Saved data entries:
=-=-=-=-=

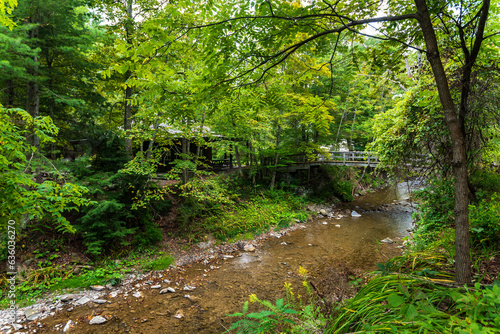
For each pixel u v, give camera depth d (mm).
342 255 8070
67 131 9945
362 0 2432
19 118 3881
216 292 6016
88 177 7238
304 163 16219
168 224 9500
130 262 7395
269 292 5895
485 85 2770
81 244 7406
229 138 11609
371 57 2934
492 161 5887
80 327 4766
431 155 4770
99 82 9836
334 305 2471
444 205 4805
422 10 1914
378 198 17047
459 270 1859
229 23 2008
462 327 1280
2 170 2178
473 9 2682
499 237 2965
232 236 9883
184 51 2303
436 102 3662
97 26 8875
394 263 2963
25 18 6980
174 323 4875
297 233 10781
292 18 1873
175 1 2006
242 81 2576
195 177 9672
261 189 14578
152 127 9117
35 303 5500
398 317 1597
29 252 6656
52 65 8742
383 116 6219
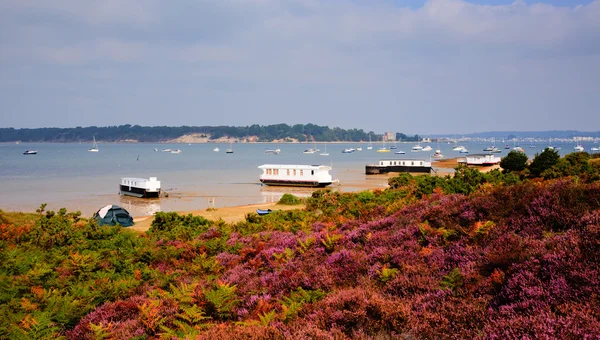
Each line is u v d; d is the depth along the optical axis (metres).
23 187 84.38
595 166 39.19
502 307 6.77
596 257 7.09
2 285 12.35
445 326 6.81
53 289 12.48
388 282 8.91
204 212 49.31
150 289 12.17
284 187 85.25
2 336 8.94
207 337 7.26
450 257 9.33
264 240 17.44
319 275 10.10
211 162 184.75
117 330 8.87
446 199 14.10
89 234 21.05
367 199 30.03
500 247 8.70
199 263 14.45
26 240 20.34
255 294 10.12
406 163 113.25
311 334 6.82
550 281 6.89
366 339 6.75
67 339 9.00
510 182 27.73
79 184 90.50
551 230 8.97
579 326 5.71
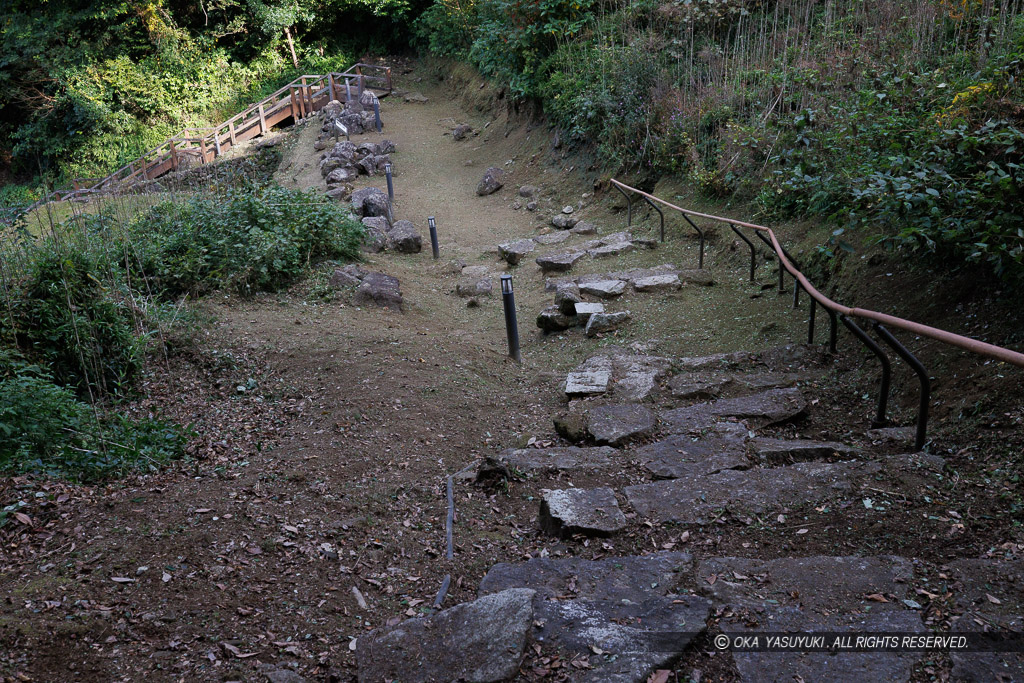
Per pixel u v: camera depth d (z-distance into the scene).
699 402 5.96
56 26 25.66
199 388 6.65
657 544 3.89
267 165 21.06
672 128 12.21
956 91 7.57
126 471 4.93
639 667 2.90
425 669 3.01
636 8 15.17
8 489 4.46
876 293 6.73
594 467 4.86
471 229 13.93
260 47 28.56
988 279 5.72
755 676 2.84
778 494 4.16
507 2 16.81
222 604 3.50
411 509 4.55
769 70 11.79
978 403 4.69
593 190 13.72
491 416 6.10
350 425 5.65
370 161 17.81
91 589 3.54
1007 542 3.49
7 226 8.35
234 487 4.61
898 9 11.09
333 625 3.42
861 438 4.98
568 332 8.28
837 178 8.00
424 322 8.98
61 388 5.96
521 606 3.27
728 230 10.03
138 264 9.04
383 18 28.59
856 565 3.46
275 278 9.44
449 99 23.17
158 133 26.25
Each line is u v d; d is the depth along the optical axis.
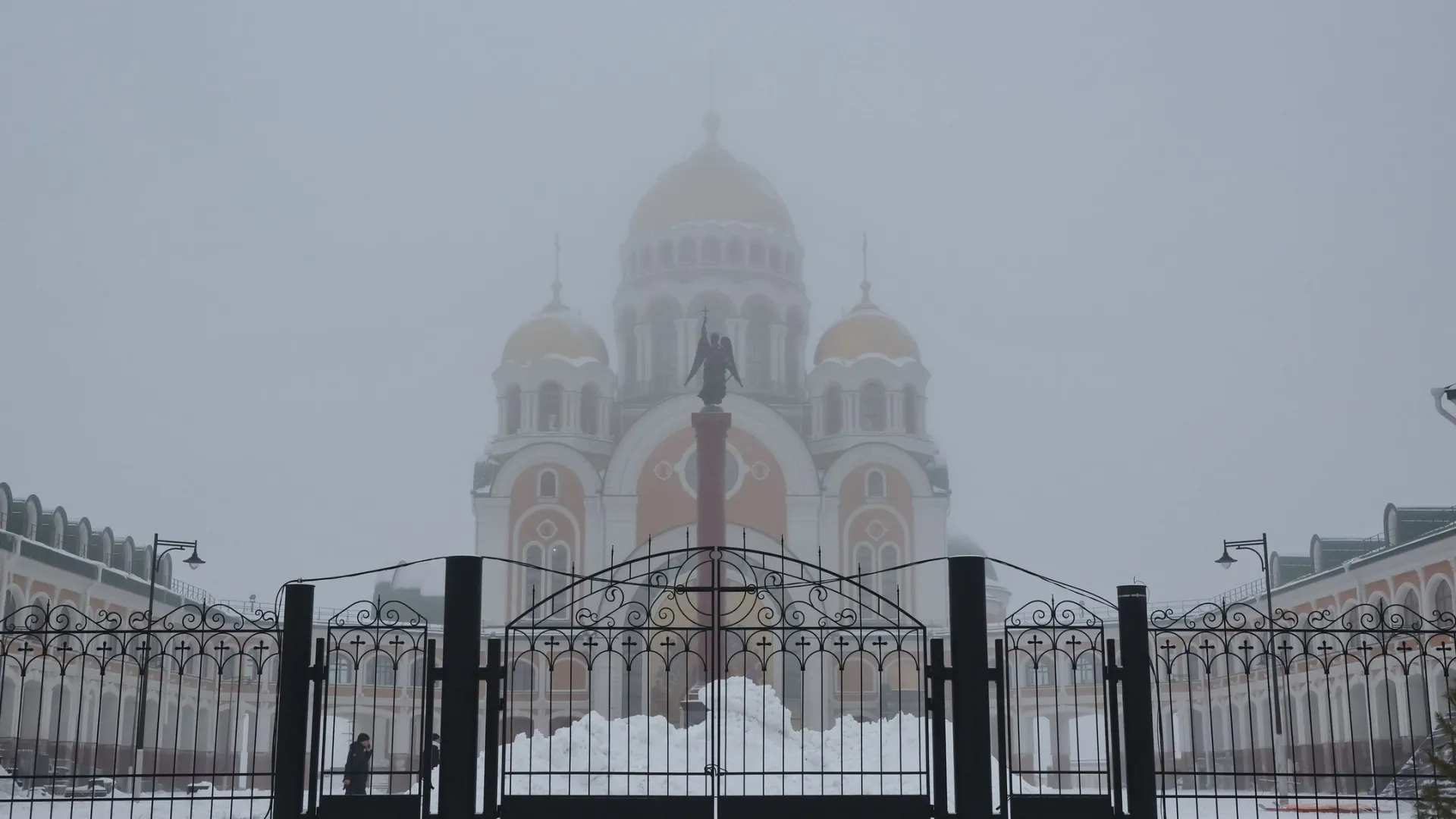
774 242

=-=-=-=-=

YOUR GOAL:
Omit the pictures. Write out exactly the lines from the one containing "229 138 11609" through the last line of the entries, both of them included.

EXERCISE OUTPUT:
229 138 11609
371 57 2934
492 161 5887
80 327 4766
431 155 4770
99 82 9836
334 305 2471
444 205 4805
422 10 1914
378 198 17047
459 270 1859
229 23 2008
462 327 1280
2 170 2178
473 9 2682
499 237 2965
232 236 9883
184 51 2303
436 102 3662
97 26 8875
394 263 2963
25 18 6980
174 323 4875
297 233 10781
292 18 1873
175 1 2006
242 81 2576
195 177 9672
261 189 14578
152 127 9117
35 303 5500
398 317 1597
29 252 6656
52 65 8742
383 116 6219
Each line is u v d; d is the depth along the optical axis (metres).
23 187 84.38
595 166 39.19
502 307 6.77
596 257 7.09
2 285 12.35
445 326 6.81
53 289 12.48
388 282 8.91
204 212 49.31
150 289 12.17
284 187 85.25
2 336 8.94
207 337 7.26
450 257 9.33
264 240 17.44
319 275 10.10
211 162 184.75
117 330 8.87
446 199 14.10
89 234 21.05
367 199 30.03
500 247 8.70
199 263 14.45
26 240 20.34
255 294 10.12
406 163 113.25
311 334 6.82
550 281 6.89
366 339 6.75
67 339 9.00
510 182 27.73
79 184 90.50
551 230 8.97
579 326 5.71
Per pixel u v: camera depth d (z-distance into the scene).
699 402 5.96
56 26 25.66
199 388 6.65
657 544 3.89
267 165 21.06
672 128 12.21
956 91 7.57
126 471 4.93
639 667 2.90
425 669 3.01
636 8 15.17
8 489 4.46
876 293 6.73
594 467 4.86
471 229 13.93
260 47 28.56
988 279 5.72
755 676 2.84
778 494 4.16
507 2 16.81
222 604 3.50
411 509 4.55
769 70 11.79
978 403 4.69
593 190 13.72
491 416 6.10
350 425 5.65
370 161 17.81
91 589 3.54
1007 542 3.49
7 226 8.35
234 487 4.61
898 9 11.09
333 625 3.42
861 438 4.98
568 332 8.28
837 178 8.00
424 322 8.98
61 388 5.96
521 606 3.27
728 230 10.03
138 264 9.04
383 18 28.59
856 565 3.46
275 278 9.44
449 99 23.17
158 133 26.25
Each line is u v d; d is the depth along the optical axis.
774 242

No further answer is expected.